■ **Quelle**
▬▬▬▬▬▬

Qualifizierung der Hilfeerbringenden und Einsatz von ehrenamtlichen Pat:innen
Das Gesetz sieht grundsätzlich die Möglichkeit vor, die Familien auch von ehrenamtlichen Pat:innen versorgen zu lassen. Abhängig vom Unterstützungsbedarf der Familien und der Art und Weise der Notsituation kann das ein gangbares Modell sein. Dennoch gilt für Ehrenamtliche in besonderem Maße, was auch für Fachkräfte der Familienpflege gilt: Neben einem gewissen Erfahrungsschatz sind auch mindestens grundlegende Qualifizierungen notwendig, um sowohl die familiäre Suchtproblematik oder psychisch auffälliges Verhalten wahrnehmen und bewerten zu können und darüber hinaus auch noch darüber sensibel in ein Gespräch zu treten. Vor allem, weil durch die Änderungen Familien erreicht werden sollen, die bisher trotz bestehender Problematik noch keinen Zugang ins Hilfesystem gefunden haben, also häufig ihr Problem noch nicht im professionellen Kontext thematisiert haben.
Vernetzung mit Angeboten über die Kinder- und Jugendhilfe hinaus
Eine gute Vernetzung ist ein Kernelement erfolgreicher Arbeit für suchtbelastete Familien. Es bestehen jedoch nach wie vor verschiedene Systemlogiken und Sprachen zwischen Jugendhilfe, Suchthilfe und medizinischer Versorgung.8 Mit dem Ziel, aus den niedrigschwelligen Angeboten auf weiterführende Angebote verweisen zu können, kommt den Beratungsstellen in einem gewissen Maße eine koordinierende Funktion zu, die mit einigem Engagement und Ressourceneinsatz für Netzwerkaufbau verknüpft sein muss, um dieser Anforderung qualitativ zu entsprechen. Gelingt dies, kann das im Sinne der Familien sehr hilfreich sein, denn die Versorgung psychisch und suchtbelasteter Familien ist erfolgreicher, wenn sie gut abgestimmt wird zwischen den Hilfesystemen und verschiedenen Akteuren.9
Wie agil wird die Zusammenarbeit zwischen öffentlichen Trägern und (Erziehungs-)Beratungsstellen?

▬▬▬▬▬▬

■ **Datensätze**

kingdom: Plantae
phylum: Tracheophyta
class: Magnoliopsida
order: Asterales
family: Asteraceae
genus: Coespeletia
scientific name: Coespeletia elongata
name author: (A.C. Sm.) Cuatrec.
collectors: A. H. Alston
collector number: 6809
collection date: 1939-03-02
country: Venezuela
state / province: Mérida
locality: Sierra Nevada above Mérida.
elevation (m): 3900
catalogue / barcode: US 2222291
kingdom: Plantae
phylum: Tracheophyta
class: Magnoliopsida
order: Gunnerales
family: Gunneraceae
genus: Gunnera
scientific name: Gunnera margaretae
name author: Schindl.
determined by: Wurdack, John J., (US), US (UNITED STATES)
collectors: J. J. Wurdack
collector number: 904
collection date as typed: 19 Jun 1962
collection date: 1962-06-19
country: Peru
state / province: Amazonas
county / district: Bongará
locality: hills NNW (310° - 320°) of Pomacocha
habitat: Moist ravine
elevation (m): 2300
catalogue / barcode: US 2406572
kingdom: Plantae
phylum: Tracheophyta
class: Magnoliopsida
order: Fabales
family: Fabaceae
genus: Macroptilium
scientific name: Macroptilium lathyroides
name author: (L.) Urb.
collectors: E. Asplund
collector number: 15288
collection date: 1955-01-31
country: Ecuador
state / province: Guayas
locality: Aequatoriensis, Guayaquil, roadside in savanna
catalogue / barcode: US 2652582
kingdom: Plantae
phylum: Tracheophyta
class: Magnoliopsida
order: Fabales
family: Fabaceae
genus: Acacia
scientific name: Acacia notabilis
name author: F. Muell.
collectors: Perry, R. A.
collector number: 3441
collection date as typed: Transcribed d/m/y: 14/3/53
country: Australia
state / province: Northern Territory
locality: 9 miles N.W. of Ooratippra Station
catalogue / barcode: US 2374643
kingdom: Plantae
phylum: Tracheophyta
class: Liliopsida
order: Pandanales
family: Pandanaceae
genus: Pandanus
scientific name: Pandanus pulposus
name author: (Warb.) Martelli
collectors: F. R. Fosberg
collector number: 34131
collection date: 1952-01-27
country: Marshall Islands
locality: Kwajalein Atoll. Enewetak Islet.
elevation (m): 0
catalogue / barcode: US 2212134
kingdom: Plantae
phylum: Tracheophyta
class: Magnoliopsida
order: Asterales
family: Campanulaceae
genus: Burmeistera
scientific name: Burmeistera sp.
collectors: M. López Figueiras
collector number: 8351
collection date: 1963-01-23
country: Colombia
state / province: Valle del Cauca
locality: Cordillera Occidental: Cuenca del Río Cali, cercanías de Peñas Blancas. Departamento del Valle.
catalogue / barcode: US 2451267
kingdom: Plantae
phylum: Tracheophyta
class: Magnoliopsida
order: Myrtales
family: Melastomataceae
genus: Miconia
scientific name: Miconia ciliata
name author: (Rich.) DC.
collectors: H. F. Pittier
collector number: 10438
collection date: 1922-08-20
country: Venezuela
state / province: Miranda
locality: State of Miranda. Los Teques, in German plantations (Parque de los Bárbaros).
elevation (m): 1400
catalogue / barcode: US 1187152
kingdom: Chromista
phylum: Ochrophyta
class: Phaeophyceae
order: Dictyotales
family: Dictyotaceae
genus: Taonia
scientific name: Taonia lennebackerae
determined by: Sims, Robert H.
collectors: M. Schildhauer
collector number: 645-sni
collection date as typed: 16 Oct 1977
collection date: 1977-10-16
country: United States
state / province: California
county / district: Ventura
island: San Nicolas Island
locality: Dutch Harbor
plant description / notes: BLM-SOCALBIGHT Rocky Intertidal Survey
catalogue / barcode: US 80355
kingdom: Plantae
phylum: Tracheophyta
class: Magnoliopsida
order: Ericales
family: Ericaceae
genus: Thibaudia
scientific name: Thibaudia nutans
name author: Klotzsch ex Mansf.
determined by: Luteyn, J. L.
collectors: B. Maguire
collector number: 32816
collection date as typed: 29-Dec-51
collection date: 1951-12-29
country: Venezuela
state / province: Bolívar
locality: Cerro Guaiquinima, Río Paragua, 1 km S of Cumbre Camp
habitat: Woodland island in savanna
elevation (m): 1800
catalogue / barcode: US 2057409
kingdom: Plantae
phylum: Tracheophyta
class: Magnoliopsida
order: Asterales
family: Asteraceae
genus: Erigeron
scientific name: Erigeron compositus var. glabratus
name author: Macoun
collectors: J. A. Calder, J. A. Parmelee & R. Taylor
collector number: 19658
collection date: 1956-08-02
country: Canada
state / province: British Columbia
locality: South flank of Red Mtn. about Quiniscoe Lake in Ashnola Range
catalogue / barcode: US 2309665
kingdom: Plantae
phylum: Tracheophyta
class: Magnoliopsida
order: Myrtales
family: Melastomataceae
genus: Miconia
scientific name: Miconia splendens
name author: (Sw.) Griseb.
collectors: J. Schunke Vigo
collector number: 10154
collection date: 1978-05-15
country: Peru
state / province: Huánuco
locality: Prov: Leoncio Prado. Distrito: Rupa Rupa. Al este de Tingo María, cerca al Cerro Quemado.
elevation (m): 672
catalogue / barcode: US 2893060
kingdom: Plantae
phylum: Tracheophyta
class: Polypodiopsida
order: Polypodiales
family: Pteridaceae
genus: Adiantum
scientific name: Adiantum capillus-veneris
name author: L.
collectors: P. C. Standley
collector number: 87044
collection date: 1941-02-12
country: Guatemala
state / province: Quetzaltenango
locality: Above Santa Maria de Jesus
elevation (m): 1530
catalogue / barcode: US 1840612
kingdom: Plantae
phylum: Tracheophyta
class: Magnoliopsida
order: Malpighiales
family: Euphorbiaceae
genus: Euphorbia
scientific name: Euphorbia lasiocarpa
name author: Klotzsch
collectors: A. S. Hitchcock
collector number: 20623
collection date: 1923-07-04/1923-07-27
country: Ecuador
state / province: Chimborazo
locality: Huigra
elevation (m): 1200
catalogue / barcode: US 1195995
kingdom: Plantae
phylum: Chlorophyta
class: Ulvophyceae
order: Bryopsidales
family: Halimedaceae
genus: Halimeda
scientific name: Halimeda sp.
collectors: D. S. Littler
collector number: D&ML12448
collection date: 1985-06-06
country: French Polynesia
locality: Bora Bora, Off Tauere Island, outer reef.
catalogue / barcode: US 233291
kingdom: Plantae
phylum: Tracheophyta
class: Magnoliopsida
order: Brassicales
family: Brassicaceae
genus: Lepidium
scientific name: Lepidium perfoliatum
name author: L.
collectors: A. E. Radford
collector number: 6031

▬▬▬▬▬▬

■ **Arbeitsaufträge**
1. Zwischen welchen Hilfesystemen bestehen laut der Quelle nach wie vor verschiedene Systemlogiken und Sprachen? Führen Sie alle genannten auf.
2. Beantworten Sie anhand der Quelle die folgenden Fragen:
(a) Von wem können die Familien laut Gesetz grundsätzlich auch versorgt werden?
(b) Welchen Einrichtungen kommt in einem gewissen Maße eine koordinierende Funktion zu?
(c) Unter welcher Bedingung ist die Versorgung psychisch und suchtbelasteter Familien erfolgreicher?
3. Fassen Sie bitte den Absatz der Quelle, der mit „Eine gute Vernetzung ist ein Kernelement“ beginnt, als kurze Stichpunktliste zusammen und behalten Sie dabei die wesentlichen Aussagen bei.

■ **Erwartete Antworten**
1. Jugendhilfe, Suchthilfe, medizinische Versorgung

2.
(a) Von ehrenamtlichen Pat:innen.
(b) Den Beratungsstellen.
(c) Wenn sie zwischen den Hilfesystemen und verschiedenen Akteuren gut abgestimmt wird.

3.
- Gute Vernetzung ist ein Kernelement erfolgreicher Arbeit für suchtbelastete Familien.
- Zwischen Jugendhilfe, Suchthilfe und medizinischer Versorgung bestehen weiterhin verschiedene Systemlogiken und Sprachen.
- Beratungsstellen haben eine teilweise koordinierende Funktion, um von niedrigschwelligen auf weiterführende Angebote verweisen zu können.
- Dafür sind Engagement und Ressourcen für den Netzwerkaufbau nötig.
- Gelingt das, hilft es den Familien, denn ihre Versorgung ist erfolgreicher, wenn Hilfesysteme und Akteure sich gut abstimmen.